A woman who won't do what she's told.
------------------------------------------------------------------- 
I married a Miss Right.
I just didn't know her first name was Always.
------------------------------------------------------------------- 
Scientists have discovered a food that diminishes
a woman's sex drive by 90%.
It's called a Wedding Cake.
------------------------------------------------------------------- 
Why do men die before their wives?
They want to.
------------------------------------------------------------------- 
Women will never be equal to men until they can
walk down the street with a bald head and a beer
gut, and still think they are sexy.
-------------------------------------------------------------------
In the beginning, God created the earth and rested.
Then God created Man and rested.
Then God created Woman.
Since then, neither God nor Man has rested!
-------------------------------------------------------------------


----------



## Bodybagging (May 8, 2006)

A Termite walks into a pub and asks is the Bartender here


----------



## roadkill (May 11, 2006)

A rabbi, priest, and minister walk into a pub.

The barman says, "What!? Is this some kind of joke?"


----------



## claymud (Aug 21, 2005)

A duck walks into a store and asks for some duck food.
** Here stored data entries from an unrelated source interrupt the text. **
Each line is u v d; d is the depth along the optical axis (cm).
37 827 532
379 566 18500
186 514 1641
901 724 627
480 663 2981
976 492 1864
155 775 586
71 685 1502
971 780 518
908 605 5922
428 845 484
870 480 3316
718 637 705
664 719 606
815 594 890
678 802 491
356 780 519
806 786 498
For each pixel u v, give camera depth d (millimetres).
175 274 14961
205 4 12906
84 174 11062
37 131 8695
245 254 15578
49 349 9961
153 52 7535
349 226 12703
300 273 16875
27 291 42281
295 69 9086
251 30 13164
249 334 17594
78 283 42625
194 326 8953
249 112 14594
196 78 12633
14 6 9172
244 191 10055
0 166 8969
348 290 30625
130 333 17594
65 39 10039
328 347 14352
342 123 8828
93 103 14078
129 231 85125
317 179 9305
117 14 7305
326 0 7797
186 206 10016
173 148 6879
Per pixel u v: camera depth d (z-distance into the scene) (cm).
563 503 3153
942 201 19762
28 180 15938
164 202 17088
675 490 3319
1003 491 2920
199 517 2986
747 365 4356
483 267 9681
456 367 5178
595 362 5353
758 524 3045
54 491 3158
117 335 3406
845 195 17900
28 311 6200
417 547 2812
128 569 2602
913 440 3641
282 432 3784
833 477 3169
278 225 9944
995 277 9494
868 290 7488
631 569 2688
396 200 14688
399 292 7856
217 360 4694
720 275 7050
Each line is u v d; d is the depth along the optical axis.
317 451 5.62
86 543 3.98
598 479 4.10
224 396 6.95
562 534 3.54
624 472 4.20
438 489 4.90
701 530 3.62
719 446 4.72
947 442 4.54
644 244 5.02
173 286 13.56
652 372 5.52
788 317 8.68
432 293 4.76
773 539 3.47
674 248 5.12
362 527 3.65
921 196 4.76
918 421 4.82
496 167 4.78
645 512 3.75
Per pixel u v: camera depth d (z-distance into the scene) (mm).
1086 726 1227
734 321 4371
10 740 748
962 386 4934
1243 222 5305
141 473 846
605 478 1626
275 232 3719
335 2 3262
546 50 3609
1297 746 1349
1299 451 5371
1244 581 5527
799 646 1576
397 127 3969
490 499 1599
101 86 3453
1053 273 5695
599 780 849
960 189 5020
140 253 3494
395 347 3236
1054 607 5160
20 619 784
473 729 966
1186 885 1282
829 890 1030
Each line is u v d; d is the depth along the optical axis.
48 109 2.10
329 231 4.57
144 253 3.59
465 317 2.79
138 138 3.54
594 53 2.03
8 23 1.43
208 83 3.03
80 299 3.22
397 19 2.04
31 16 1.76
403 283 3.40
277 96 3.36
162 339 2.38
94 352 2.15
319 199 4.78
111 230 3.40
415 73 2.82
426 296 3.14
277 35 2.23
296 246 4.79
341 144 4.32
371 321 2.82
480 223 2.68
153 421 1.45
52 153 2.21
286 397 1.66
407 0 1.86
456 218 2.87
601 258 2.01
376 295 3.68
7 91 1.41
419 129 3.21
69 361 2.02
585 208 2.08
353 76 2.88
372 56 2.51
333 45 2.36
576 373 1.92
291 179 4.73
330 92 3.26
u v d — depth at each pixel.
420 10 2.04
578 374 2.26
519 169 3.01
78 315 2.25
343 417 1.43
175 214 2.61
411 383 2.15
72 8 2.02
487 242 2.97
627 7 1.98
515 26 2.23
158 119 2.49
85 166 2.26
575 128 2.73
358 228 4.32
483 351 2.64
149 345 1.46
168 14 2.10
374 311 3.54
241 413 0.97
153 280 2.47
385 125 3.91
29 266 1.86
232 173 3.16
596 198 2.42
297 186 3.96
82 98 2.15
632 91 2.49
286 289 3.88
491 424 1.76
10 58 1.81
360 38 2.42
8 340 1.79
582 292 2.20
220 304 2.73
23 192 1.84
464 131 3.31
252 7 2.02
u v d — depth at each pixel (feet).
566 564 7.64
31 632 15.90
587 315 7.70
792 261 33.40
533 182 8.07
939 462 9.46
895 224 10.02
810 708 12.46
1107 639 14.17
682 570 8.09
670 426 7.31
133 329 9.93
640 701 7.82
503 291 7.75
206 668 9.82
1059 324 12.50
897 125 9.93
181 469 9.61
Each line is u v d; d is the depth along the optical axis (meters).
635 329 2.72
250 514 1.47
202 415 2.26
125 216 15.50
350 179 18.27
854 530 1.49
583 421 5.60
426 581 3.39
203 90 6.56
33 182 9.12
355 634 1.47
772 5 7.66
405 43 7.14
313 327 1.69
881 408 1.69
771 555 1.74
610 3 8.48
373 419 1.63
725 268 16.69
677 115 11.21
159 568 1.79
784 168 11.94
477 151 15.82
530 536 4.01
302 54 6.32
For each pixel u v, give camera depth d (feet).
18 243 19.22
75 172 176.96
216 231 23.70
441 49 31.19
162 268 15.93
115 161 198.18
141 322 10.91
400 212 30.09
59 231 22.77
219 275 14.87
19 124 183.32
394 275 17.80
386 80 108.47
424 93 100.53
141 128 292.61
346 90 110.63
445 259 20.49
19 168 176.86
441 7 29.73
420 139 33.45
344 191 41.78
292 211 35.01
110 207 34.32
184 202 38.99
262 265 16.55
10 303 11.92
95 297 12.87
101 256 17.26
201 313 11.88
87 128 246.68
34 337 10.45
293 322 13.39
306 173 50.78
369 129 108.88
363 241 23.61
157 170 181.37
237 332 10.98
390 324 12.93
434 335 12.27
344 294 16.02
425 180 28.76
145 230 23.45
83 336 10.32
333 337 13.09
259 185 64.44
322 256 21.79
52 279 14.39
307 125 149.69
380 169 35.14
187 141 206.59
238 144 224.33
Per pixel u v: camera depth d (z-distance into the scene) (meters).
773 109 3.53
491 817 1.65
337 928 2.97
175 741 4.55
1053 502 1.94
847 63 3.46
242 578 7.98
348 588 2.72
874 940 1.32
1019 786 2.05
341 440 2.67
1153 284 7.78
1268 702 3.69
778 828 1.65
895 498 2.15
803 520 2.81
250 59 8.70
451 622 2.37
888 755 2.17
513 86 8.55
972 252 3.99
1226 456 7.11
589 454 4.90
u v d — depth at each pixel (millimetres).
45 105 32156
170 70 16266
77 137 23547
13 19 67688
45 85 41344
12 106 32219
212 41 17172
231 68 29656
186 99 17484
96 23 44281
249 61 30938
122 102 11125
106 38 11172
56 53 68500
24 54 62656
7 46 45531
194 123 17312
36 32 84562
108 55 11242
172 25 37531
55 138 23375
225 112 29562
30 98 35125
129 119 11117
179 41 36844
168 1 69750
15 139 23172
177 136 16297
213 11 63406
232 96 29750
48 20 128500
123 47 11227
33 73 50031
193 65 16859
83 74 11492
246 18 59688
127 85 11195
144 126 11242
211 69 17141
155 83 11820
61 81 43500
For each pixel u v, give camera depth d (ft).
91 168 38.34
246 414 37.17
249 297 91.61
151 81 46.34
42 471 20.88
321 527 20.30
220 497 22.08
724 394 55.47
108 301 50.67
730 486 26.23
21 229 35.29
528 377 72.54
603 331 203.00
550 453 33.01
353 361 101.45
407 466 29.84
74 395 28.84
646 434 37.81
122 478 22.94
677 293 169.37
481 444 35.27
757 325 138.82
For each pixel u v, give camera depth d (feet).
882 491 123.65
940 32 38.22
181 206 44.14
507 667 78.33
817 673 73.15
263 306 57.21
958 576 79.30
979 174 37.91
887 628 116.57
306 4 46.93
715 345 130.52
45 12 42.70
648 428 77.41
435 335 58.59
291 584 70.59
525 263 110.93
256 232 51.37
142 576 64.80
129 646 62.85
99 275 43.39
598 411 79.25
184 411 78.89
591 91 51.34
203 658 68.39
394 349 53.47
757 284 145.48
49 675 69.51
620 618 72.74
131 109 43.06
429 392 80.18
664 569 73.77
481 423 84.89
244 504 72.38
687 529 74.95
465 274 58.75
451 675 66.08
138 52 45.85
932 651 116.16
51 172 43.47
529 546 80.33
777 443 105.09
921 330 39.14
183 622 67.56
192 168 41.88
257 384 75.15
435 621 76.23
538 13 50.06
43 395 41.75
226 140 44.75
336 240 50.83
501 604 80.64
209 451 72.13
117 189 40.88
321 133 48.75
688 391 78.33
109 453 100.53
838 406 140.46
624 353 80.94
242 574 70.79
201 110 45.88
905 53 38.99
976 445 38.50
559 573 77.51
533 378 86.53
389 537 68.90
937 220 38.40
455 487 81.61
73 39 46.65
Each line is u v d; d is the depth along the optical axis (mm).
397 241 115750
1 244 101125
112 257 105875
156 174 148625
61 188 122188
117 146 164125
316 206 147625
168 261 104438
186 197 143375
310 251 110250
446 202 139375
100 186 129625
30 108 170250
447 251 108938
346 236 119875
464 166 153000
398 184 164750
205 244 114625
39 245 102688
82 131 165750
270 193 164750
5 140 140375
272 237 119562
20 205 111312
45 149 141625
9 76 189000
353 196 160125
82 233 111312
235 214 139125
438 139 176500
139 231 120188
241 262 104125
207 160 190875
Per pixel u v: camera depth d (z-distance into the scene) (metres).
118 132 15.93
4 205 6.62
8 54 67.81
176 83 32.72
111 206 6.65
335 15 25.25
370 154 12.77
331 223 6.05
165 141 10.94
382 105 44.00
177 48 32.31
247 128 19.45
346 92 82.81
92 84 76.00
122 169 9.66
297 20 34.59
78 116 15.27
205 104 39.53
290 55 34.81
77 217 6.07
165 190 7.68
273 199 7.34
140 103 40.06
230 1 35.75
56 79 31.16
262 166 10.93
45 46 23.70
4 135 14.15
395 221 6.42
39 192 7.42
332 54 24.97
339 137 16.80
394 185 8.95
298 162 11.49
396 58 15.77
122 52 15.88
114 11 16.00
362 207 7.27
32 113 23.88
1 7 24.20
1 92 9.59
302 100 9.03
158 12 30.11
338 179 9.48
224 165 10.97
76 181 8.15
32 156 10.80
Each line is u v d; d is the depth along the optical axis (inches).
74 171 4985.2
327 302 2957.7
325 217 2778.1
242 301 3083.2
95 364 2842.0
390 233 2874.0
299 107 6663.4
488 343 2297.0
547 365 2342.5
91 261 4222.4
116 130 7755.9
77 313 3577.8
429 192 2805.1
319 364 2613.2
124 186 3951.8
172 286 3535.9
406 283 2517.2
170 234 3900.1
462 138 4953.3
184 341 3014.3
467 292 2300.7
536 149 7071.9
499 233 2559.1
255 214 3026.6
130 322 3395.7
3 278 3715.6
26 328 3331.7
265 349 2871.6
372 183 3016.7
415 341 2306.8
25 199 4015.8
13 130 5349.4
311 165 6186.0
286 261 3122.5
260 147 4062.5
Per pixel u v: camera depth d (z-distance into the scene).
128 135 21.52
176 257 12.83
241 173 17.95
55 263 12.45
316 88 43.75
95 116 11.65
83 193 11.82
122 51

The Owner says sorry we don't have duck food. The duck looks at him and says okay. 
Same duck the next day comes back into the store and asks for some duck food. 'Look,' the manager says 'we don't have duck food here' The duck leaves again.
So the next day the same duck walks in and asks for duck food. The manager looks at him and says, 'If you come in here one more time asking for Duck food I'm gonna nail your feet to the floor.'
Well on the fourth day the duck walks back into the store and asks the guy, 'Got any nails?' 'No.' The Manager replies, 'Good, now tell me.' The duck says, 'Do you have any duck food?'


----------



## Bodybagging (May 8, 2006)

that weally QUACKED me up.......Hey Someone was gonna say it!


----------



## krypt (Oct 25, 2005)

drunk staggers over to a lake where people are being saved ....he wanders up there and the priest says have you found jesus he says no grabs him dunks him under he asked him again have you found jesus he says no yet a again priest dunks him under for a long time this time brings him back up HAVE YOU FOUND JESUS! drunk catches his breath says man are you sure he fell in right here


----------



## claymud (Aug 21, 2005)

A Newfi's on a destroyer in world war two. This magic man's on board and preforming for the saliors. The Newfies being a pain and yelling everytime he does somthing 'I saw how you did that!' Finily the magic man gets pissed off and is about to tell the Newfi off when the boat is hit by a torpedo and sinks. Only the Newfi and magic man survive.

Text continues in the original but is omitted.